_ACTION ITEM_
Count how many lines of the data include "input". The answer is that number and nothing else.
Start of EXTRACTED INFORMATION
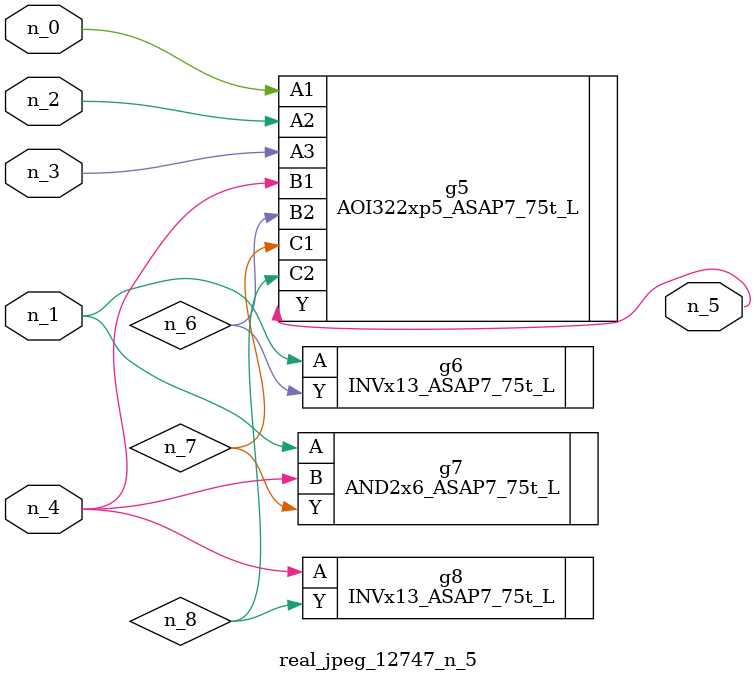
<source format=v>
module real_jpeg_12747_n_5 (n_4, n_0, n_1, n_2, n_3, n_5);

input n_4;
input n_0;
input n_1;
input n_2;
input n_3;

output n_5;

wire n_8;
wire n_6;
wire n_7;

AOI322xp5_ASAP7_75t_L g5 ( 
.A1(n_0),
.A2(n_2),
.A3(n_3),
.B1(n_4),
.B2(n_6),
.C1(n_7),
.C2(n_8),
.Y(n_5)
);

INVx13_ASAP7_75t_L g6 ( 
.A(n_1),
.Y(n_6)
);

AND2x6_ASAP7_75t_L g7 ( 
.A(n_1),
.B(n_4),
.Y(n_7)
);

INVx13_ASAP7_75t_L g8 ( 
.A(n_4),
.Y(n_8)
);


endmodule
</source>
End of EXTRACTED INFORMATION
_TASK RESPONSE_
5